There is much wailing and gnashing of teeth, along with sackcloth and ashes, associated with Mitt Romney’s traveling press secretary telling reporters to “kiss my a--.” No kidding, it’s somehow big news. It’s generally bad manners to shout at someone to kiss your behind, but maybe I’m old school — I don’t think it’s a big deal.
Way back in the day, I was a press advanceman at the White House, and to say the least, we had some colorful exchanges with members of the White House press corps that by today’s standards, I guess would constitute criminal assault. And I recall later, as a staffer in the West Wing, really learning how to express my dissatisfaction from being on the receiving end of an almost daily, withering, and unprintable critique of my performance and general aptitude from none other than this newspaper’s White House correspondent, Ann Devroy of the Washington Post. I loved Ann; we were actually close, and I certainly learned a lot from her. But that didn’t keep either of us from using language that would make a sailor blush. What’s happened to American politics when the staff and the press can’t snarl and curse at each other and then instantly get over it?
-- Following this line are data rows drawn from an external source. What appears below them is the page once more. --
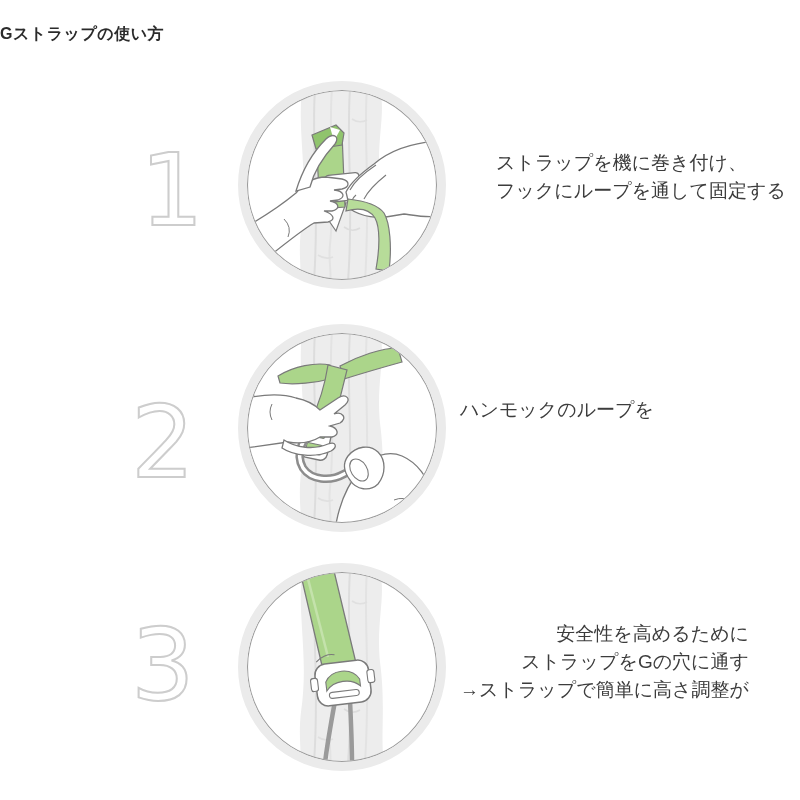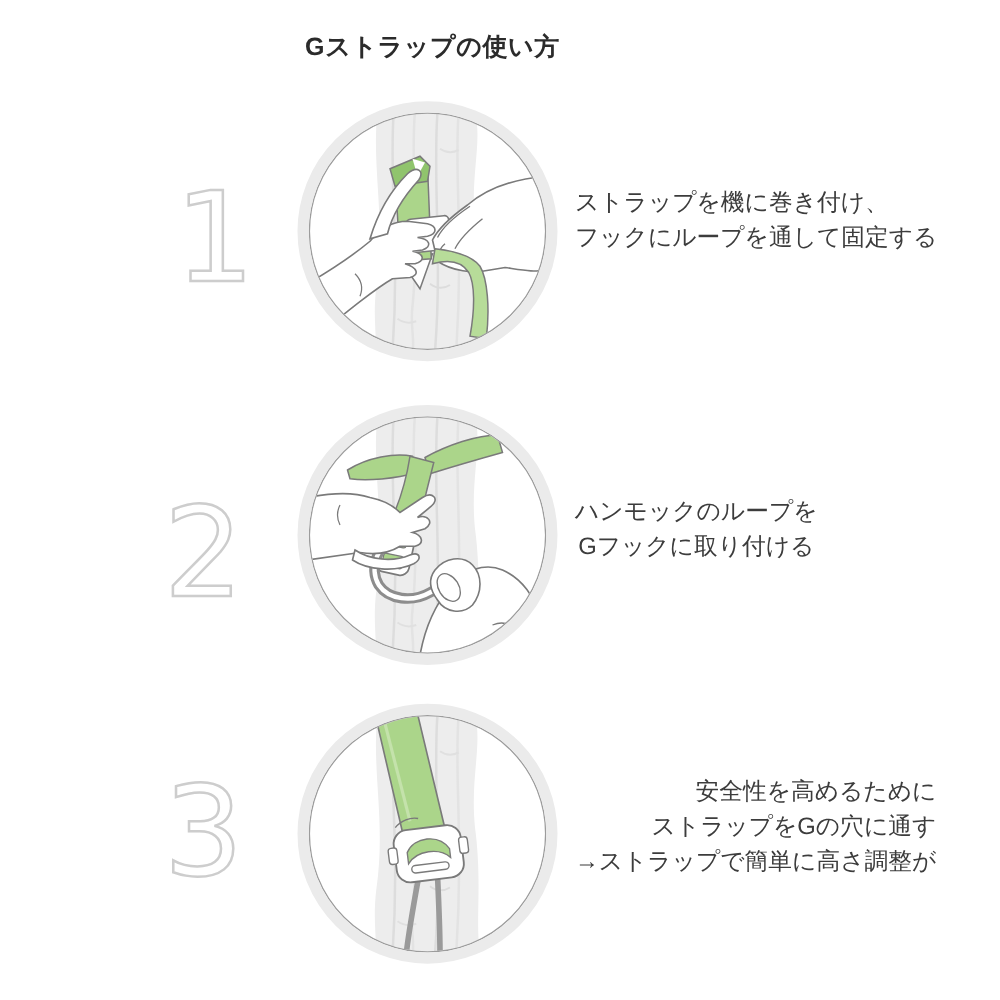--- a/index.html
+++ b/index.html
@@ -5,8 +5,8 @@
   html,body{margin:0;padding:0;background:#ffffff;}
   .page{position:relative;width:800px;height:800px;background:#ffffff;overflow:hidden;
         font-family:"Liberation Sans","DejaVu Sans",sans-serif;}
-  .title{position:absolute;top:24px;left:0;width:692px;text-align:center;
-         font-size:20px;font-weight:bold;color:#2b2b2b;letter-spacing:.5px;margin:0;}
+  .title{position:absolute;top:24px;left:0;width:692px;
+         font-size:16px;font-weight:bold;color:#2b2b2b;letter-spacing:.5px;margin:0;}
   .num{position:absolute;font-family:"DejaVu Sans",sans-serif;
        font-size:100px;line-height:100px;font-weight:normal;
        color:#d6d6d6;-webkit-text-fill-color:#ffffff;-webkit-text-stroke:2px #cdcdcd;}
Anyway, speaking of slander, the Obama campaign is calling Mitt Romney a felon again. (Notice the clip chosen at 0:17 includes word “felons” on the screen.) It’s one thing for the campaigns to lose their temper and snap at each other, the media, or the opposition, but the President of the United States calling someone a felon is a very serious matter.
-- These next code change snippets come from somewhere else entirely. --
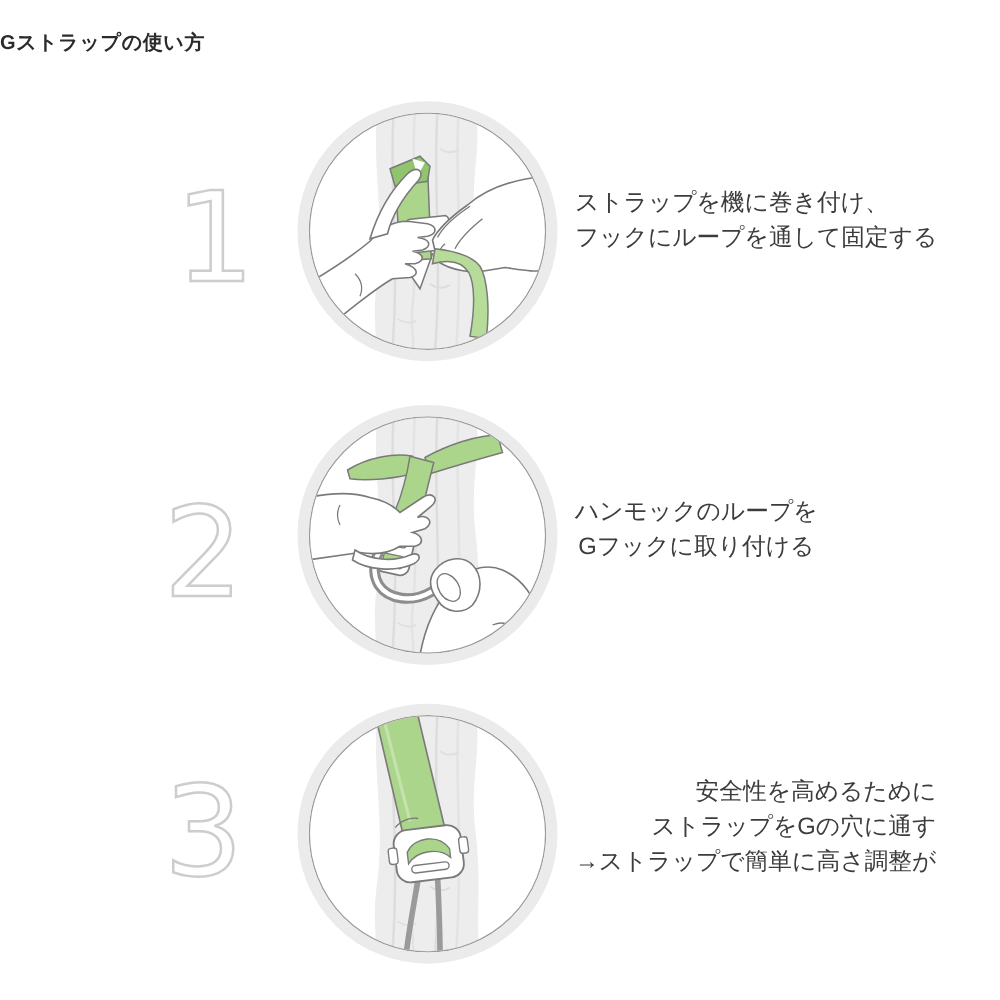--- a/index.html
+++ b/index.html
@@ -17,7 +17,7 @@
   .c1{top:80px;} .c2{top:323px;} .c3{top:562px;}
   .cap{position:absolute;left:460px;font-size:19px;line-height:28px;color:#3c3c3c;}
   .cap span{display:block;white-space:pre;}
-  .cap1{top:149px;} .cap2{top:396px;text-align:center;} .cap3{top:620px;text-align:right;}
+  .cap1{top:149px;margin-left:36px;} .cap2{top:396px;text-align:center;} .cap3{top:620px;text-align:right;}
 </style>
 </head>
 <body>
As I’ve said before, what’s the president going to do about this? Or is he trying to send a message to the investigative and law enforcement agencies that work for him to do the dirty work that he wants done? The president needs to be called out on this. If he thinks he has uncovered a felony, he has the obligation to take action. If he doesn’t, he needs to shut up. Last time, I refrained from using such sharp language, but now it appears we are all becoming a little less inhibited. I don’t think the voters are impressed.